GW Civic Changemakers is a free five-week program for middle school students in D.C. Public Schools to develop skills in civic engagement that culminates in a project intended to have a positive impact on their community.
Some students at Sousa, for instance, laid the groundwork to fix a broken gate near the playgrounds to cut off access to people not associated with the school. They collected two pages worth of signatures of concerned students and held meetings with school and community leaders and officials asking what steps needed to be taken to fix the gate.
“It’s really important that when people step into this building, they feel secure,” said GW rising senior criminal justice major Vara Mehra, a student intern at Sousa Middle School who helped with the gate project at Sousa.
GW’s Honey W. Nashman Center for Civic Engagement and Public Service has been offering a version of the Civic Changemaker program for the past six years. This summer’s program included four to five weeks of service-learning at Sousa, Eliot-Hine and Johnson middle schools. It also included Friday field trips to places such as the Martin Luther King, Jr., Memorial, Planet Word and the National Museum of African American History and Culture.
GW interns and leaders, who had three weeks of training prior to meeting with the students, provided mentorship and inspiration to students as they worked on their civic action projects. Thanks to a continued partnership with the Emerson Collective Youth Collaborative, Learn 24 and AmeriCorps VISTA, the Nashman Center was able to expand from 50 to 75 Civic Changemaker program interns living on the GW campus.
As part of Civic Changemakers, the Nashman Center partnered with Sousa and Eliot-Hine for a multiyear research project. Nashman Center post-doctoral fellow Rachel Talbert said the study so far has found that the impact of the program on the college undergraduates is substantial and that middle schoolers enjoy showing off their school to college students who seem genuinely invested.
As Sousa rising eighth-grader Luis Lopez put it, “It was nice to have someone who cared about what we students thought and wanted to help us.”
The program also allowed GW students to feel more connected with D.C. “It’s important to understand the communities and the kids from the communities that you’re coming into,” Mehra said.

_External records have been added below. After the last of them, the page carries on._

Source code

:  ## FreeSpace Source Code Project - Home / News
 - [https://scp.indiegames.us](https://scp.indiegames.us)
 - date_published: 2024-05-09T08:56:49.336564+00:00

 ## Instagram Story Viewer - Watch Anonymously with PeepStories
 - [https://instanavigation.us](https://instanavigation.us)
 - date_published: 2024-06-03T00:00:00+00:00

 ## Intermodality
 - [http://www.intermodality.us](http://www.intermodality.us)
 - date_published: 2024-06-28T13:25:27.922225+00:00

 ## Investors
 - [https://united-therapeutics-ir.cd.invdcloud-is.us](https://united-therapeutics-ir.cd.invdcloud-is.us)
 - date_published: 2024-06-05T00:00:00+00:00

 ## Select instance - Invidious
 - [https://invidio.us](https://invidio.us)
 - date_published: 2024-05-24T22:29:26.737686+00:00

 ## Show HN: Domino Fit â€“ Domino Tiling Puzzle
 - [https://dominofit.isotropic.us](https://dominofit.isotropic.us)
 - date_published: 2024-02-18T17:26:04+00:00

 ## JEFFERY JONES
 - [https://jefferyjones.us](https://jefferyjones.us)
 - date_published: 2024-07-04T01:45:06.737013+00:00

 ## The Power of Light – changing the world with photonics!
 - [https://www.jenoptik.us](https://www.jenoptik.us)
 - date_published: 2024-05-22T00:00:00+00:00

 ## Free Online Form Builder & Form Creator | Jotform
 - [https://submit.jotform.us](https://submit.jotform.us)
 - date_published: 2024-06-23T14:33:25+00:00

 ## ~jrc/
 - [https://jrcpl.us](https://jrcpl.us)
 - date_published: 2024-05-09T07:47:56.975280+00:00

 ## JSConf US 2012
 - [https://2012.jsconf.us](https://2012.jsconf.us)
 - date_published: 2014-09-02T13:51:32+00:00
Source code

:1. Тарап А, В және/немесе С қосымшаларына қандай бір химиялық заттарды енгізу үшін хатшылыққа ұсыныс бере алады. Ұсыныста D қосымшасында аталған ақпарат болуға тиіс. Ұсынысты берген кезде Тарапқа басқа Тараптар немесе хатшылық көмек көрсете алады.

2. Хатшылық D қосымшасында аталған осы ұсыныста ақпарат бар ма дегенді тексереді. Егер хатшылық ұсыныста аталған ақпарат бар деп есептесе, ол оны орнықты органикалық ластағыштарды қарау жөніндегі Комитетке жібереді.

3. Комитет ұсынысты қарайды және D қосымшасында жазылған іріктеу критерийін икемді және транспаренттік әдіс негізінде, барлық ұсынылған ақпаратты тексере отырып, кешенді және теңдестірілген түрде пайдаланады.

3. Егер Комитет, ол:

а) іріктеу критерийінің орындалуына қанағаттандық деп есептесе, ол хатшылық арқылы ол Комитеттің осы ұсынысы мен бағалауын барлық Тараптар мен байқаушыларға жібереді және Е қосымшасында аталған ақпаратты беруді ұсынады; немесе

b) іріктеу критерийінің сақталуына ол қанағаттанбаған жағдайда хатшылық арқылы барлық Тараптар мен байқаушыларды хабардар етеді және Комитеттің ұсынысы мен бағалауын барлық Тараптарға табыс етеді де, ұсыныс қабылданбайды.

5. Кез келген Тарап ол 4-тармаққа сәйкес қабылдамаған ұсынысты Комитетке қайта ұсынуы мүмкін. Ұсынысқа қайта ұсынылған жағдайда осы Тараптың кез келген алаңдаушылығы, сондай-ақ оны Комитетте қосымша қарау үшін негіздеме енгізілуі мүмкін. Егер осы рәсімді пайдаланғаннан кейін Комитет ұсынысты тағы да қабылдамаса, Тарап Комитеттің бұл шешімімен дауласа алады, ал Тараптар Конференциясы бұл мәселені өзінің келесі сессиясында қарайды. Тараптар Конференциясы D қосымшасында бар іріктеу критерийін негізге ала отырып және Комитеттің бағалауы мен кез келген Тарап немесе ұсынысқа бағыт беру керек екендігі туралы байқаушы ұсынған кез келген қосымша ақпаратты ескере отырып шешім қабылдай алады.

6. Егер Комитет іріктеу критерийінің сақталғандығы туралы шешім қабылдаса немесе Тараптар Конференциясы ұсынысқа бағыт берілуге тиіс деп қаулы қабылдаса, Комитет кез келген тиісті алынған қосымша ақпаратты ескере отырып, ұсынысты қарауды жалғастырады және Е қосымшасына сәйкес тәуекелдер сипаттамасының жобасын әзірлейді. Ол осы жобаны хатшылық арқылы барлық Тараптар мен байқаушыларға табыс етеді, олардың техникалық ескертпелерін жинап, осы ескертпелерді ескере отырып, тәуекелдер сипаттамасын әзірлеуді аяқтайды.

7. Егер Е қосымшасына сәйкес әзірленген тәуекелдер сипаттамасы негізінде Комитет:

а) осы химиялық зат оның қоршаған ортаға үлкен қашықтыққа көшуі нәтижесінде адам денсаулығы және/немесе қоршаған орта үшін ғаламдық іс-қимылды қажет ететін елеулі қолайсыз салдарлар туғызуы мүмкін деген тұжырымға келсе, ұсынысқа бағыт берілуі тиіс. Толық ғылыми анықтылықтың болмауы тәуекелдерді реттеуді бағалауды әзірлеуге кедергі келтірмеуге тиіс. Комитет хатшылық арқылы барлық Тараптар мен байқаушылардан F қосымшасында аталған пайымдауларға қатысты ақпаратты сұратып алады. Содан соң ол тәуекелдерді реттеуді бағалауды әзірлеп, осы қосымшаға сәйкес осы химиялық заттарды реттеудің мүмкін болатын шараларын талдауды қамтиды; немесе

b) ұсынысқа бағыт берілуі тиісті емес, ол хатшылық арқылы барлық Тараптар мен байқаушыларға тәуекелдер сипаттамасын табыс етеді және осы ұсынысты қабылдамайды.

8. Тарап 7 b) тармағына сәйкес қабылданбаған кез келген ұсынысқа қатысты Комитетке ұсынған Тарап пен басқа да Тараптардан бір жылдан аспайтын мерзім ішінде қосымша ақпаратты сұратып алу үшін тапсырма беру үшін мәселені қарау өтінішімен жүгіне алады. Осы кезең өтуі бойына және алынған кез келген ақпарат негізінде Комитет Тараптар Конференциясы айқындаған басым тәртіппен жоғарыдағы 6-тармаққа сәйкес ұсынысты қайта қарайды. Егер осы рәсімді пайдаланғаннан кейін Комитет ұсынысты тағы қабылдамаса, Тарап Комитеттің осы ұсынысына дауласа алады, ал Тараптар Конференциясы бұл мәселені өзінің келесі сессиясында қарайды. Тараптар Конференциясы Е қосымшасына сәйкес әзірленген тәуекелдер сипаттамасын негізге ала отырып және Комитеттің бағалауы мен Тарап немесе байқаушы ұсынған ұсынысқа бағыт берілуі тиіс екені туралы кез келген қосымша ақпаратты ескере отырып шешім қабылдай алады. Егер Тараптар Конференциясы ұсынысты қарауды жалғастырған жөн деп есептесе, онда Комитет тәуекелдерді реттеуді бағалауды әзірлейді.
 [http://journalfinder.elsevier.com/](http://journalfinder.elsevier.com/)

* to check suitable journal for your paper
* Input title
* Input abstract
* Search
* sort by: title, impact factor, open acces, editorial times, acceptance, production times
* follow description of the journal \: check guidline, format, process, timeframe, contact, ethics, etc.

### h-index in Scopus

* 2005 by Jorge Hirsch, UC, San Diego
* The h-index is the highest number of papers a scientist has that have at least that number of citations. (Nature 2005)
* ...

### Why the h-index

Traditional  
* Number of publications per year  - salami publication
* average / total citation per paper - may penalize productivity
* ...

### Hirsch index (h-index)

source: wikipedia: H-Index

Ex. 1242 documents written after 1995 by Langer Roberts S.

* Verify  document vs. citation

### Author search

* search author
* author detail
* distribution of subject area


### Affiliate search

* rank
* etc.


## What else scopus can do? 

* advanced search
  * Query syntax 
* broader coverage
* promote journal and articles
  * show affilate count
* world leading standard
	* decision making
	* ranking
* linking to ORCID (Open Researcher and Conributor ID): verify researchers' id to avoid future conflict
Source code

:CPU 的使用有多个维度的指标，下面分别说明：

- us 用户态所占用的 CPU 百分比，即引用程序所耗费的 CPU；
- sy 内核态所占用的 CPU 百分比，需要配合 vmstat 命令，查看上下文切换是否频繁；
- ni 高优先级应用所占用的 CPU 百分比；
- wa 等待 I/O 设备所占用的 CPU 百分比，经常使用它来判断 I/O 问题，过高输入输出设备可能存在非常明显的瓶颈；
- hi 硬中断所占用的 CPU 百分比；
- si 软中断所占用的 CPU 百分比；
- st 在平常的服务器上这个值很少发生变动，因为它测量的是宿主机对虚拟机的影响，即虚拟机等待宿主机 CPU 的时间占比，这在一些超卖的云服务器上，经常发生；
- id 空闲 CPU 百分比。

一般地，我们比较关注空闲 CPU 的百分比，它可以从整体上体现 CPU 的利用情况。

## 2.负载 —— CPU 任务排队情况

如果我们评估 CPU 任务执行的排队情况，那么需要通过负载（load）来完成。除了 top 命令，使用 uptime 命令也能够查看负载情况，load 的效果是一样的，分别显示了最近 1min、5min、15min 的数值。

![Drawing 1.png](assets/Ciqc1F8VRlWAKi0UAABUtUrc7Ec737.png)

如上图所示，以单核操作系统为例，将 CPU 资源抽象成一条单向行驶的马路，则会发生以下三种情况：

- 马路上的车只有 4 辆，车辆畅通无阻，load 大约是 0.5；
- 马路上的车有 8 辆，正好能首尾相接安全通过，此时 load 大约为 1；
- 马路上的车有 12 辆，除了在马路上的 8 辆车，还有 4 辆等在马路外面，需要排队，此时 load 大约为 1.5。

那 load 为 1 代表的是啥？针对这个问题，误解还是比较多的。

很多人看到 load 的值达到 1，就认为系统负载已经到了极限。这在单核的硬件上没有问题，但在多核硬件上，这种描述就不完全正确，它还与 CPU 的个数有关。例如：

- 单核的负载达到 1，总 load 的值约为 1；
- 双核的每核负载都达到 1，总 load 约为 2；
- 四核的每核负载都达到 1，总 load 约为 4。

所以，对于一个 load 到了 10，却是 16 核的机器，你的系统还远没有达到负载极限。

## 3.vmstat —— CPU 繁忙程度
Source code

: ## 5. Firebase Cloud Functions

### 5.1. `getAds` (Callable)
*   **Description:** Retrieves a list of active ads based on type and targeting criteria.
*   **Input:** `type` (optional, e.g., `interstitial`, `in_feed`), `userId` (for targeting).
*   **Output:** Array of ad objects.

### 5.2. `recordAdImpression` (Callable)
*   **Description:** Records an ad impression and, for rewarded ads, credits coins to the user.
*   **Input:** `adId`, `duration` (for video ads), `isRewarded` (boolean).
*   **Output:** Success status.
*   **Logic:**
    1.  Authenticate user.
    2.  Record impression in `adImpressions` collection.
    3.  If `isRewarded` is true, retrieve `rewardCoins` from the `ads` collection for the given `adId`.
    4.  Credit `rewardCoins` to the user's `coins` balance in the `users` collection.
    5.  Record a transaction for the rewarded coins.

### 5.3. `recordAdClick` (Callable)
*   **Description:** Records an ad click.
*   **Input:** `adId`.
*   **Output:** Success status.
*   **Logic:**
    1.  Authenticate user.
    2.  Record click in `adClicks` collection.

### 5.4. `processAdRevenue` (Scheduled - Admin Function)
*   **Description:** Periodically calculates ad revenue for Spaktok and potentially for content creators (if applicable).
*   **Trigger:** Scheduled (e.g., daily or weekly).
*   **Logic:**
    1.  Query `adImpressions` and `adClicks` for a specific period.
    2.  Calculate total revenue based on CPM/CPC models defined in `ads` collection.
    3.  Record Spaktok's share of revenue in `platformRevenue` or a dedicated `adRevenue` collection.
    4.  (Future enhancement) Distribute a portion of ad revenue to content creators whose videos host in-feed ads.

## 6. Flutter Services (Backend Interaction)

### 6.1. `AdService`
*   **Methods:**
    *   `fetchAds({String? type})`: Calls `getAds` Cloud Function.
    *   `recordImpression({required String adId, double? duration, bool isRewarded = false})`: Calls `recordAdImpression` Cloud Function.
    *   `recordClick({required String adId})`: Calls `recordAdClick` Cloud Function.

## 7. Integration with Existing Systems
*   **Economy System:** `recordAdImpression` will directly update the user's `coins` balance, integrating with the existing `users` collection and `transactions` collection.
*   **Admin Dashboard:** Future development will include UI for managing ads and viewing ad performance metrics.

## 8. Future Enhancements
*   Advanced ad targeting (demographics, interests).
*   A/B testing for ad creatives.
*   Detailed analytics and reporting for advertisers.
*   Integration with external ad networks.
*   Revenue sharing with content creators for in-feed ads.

On Aug. 4, students at all three schools presented their final projects in a public presentation with parents, friends and community leaders. Their creativity and personalities shown through. One student group, for instance, created an Instagram account to highlight Black businesses throughout D.C. Another did a fashion show to challenge the school dress code policies and the biases they have against Black girls; they also worked with their school to create more equitable dress code enforcement. One student rapped about food insecurity. Another group created a career day for their school, scheduled for Oct 26.
Even in a short amount of time, the program introduced the middle schoolers to community involvement and showed that if they want to make change for a better future, they will have to work for it. And it gave GW students who will soon be entering the workforce intent on creating that change a chance to hear from some of those most affected.
“Every child in every school needs to be engaged in civic action for the betterment of society toward the specific goals of anti-racism and social justice,” said rising junior human services and social justice major Joshua Abraham, an intern at Eliot-Hine. “What's really key for this program is the learning experience being in schools, spending so much time with students at an overlooked age and getting to know their needs as well as their personalities.”
While certain gates hopefully close, the doors to civic engagement have been opened.